不知为什么,离开布谷德大营这一系列事情没有耗费我太多时间与精力。或许是因为那期间我根本就什么都没想,根本没想过任何事情。只有刚才的一幕幕还在回响。
我该去找大姐了吗?还是回中原呢?当一个自由的安族人呢还是当一个归家的流浪儿?
不知道为什么,大姐说我已经不是奴隶时,那种对自由身的憧憬,那种成为人的渴望与感动,甚至大姐的话语与当时的容貌都已经想不起来了。明明几个时辰前还在的东西,如今却已经被冲淡了。
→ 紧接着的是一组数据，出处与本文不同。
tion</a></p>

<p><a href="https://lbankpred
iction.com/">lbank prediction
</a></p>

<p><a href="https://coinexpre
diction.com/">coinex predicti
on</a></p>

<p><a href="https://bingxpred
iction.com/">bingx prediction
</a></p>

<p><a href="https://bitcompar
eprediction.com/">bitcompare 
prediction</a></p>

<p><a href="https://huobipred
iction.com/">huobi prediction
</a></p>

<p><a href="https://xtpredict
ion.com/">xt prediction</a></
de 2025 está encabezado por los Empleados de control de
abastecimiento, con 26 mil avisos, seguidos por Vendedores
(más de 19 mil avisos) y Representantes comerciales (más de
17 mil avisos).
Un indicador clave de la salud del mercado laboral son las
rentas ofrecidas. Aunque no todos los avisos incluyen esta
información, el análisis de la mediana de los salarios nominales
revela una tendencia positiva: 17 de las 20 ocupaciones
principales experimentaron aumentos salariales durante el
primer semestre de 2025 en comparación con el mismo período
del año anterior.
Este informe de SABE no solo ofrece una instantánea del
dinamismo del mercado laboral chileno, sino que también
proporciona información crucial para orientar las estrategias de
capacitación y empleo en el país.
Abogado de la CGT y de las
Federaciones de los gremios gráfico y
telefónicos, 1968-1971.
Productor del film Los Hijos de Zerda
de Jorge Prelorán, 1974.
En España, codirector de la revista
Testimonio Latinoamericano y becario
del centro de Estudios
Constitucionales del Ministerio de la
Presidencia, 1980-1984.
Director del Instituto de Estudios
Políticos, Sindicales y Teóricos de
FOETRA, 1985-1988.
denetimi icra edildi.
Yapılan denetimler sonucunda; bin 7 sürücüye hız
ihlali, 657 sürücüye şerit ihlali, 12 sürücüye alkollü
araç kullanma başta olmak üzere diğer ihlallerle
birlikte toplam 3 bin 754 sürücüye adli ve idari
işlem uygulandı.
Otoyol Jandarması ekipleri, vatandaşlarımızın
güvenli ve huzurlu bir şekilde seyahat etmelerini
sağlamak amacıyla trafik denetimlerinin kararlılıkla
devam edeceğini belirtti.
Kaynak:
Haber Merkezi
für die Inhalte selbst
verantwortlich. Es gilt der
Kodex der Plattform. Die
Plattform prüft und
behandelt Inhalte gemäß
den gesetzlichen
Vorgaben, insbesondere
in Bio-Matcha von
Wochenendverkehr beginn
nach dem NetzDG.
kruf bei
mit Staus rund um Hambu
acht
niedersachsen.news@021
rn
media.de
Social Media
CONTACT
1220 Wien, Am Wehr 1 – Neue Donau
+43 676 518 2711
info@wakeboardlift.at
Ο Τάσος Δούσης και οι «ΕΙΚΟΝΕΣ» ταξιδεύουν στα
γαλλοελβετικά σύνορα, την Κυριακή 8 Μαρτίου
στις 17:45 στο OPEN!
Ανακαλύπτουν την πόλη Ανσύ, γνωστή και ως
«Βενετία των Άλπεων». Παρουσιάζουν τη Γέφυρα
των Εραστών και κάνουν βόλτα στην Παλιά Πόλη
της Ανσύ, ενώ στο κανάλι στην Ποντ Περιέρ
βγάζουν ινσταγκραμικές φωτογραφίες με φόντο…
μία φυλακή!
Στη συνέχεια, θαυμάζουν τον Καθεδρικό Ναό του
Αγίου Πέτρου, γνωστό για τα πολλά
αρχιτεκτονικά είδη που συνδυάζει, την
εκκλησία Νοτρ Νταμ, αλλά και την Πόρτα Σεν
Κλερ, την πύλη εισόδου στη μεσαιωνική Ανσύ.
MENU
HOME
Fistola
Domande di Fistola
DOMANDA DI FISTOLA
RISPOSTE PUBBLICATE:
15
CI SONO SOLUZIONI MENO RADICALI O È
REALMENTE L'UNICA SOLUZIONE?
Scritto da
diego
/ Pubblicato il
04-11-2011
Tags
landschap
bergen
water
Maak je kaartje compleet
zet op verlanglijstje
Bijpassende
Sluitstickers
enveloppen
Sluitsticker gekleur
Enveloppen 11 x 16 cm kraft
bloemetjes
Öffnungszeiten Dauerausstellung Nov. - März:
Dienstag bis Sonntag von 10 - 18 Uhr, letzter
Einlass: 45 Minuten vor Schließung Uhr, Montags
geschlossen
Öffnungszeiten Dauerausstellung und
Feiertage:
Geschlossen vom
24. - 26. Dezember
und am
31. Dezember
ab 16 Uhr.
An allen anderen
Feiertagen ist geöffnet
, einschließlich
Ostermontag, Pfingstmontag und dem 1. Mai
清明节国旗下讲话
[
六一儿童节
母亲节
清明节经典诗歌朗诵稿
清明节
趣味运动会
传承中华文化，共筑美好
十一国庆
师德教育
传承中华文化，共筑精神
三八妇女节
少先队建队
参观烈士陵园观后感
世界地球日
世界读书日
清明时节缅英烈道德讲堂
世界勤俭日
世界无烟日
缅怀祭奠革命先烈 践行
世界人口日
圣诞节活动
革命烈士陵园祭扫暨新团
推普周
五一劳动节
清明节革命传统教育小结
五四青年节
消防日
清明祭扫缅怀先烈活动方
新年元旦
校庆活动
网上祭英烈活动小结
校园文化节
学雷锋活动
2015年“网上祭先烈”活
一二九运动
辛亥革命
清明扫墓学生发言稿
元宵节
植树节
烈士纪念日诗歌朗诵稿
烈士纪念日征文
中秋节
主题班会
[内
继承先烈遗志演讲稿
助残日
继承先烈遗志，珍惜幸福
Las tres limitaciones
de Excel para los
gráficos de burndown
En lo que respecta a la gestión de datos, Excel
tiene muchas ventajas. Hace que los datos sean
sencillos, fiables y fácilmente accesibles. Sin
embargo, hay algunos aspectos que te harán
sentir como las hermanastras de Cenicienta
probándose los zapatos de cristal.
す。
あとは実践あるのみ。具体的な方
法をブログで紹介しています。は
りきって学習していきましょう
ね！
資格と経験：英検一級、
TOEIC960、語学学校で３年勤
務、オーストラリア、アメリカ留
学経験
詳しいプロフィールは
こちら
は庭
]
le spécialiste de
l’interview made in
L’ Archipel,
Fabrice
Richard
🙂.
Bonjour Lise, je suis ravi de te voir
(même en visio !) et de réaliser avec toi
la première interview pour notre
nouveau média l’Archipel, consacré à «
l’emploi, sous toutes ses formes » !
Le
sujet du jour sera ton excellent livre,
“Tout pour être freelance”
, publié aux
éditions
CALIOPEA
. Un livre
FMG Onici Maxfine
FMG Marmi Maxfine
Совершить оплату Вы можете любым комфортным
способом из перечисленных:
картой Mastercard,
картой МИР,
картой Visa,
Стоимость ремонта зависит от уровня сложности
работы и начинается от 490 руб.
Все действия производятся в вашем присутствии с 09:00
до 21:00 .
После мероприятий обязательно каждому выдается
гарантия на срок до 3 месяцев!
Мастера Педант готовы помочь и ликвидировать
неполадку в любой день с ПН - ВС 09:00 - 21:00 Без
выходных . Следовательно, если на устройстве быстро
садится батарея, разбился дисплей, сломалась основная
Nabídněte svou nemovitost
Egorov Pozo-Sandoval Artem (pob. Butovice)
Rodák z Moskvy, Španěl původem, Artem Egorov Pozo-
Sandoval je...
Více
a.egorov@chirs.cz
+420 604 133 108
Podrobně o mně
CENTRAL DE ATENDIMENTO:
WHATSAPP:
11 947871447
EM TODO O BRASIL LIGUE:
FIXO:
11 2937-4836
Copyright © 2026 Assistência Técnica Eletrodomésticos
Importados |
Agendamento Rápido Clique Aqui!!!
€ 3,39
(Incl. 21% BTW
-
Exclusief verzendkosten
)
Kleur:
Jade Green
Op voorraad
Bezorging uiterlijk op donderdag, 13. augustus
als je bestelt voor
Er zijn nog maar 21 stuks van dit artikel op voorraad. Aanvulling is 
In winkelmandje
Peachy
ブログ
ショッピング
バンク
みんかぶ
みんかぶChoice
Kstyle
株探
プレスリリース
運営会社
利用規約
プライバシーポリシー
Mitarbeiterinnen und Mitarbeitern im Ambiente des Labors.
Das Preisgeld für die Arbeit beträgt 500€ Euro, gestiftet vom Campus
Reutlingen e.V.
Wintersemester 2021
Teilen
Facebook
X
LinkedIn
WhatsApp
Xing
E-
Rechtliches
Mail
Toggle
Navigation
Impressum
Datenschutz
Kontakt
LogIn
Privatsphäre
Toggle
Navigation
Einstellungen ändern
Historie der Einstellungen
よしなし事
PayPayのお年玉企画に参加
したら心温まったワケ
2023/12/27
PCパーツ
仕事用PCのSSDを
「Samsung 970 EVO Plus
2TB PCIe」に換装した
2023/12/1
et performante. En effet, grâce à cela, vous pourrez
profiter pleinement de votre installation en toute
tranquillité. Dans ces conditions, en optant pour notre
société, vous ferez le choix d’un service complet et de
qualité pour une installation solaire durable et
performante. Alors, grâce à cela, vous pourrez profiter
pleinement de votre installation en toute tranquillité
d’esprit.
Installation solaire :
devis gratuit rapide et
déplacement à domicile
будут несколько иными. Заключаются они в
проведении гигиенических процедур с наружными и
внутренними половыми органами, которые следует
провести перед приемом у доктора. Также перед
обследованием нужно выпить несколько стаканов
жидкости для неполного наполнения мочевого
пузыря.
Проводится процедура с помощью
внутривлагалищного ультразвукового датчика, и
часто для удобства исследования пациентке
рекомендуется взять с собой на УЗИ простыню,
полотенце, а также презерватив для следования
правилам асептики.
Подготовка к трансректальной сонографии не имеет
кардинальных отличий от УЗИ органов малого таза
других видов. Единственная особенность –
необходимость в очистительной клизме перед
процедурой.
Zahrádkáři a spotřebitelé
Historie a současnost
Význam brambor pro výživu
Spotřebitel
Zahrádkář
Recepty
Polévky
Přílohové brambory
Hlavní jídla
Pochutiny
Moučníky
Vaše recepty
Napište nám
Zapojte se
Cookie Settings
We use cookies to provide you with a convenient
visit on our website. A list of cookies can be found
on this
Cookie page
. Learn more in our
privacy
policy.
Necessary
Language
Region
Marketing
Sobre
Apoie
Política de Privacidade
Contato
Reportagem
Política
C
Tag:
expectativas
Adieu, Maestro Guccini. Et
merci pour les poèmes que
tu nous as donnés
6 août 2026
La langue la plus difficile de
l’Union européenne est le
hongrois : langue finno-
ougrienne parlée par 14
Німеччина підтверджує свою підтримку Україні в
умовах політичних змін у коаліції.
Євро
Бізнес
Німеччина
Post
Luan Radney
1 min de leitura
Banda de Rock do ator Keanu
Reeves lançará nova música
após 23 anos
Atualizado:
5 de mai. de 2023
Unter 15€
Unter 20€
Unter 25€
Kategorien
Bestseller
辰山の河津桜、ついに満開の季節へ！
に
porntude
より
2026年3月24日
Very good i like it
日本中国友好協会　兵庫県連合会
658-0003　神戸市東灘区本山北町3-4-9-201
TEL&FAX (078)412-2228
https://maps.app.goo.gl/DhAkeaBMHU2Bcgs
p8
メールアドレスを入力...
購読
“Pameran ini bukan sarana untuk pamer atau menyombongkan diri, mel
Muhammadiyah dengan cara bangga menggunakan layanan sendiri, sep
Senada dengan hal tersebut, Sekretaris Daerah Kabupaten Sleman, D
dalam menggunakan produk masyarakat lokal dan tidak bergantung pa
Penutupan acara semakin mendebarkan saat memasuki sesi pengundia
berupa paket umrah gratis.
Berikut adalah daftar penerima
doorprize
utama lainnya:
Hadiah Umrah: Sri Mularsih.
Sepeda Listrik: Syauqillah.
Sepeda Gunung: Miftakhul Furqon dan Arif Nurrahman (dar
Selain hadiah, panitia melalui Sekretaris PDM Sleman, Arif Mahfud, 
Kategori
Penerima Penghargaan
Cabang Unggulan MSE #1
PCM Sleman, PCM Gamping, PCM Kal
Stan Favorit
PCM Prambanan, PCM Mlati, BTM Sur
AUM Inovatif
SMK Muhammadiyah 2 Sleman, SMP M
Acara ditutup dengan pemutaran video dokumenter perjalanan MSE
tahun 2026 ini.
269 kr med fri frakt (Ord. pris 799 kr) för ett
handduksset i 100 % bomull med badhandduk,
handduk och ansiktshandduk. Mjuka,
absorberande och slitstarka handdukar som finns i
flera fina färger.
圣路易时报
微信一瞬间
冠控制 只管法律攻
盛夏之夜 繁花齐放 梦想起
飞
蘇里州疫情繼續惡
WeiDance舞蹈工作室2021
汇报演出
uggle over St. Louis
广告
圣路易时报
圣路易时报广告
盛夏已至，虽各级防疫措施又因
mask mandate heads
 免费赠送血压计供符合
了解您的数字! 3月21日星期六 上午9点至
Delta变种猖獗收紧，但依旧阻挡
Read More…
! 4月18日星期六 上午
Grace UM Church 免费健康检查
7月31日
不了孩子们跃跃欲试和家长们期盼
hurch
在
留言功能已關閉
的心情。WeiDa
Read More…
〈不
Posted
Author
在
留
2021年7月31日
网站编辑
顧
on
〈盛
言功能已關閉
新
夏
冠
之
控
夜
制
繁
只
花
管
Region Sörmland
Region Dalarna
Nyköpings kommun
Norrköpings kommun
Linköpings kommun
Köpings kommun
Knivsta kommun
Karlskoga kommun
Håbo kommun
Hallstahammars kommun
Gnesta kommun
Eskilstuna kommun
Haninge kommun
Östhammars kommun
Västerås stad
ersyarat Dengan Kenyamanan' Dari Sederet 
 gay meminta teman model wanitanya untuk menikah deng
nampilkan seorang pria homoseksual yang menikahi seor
因为那里剩下的只有卓娜提亚,她推着我出毡房的画面,她说“别再当奴隶了”的那一刻。
为什么会这么简单,我始终想不明白,但是在心底可能已经懂了。
但懂不懂,是不是真的如今都已经不重要,我已经在夜里随着月光,纵马驰骋离卓娜提亚越来越远。
此时没有了月光下草地如海浪一般翻滚,没有了虫鸣与马蹄声。没有了远处布谷德大营那星光坠落大地一样的浩瀚营火。只有一片不见尽头的黑暗里,毡房中倒头而哭的卓娜提亚,与马背驰骋的我,两人之间的距离越来越远,越来越远。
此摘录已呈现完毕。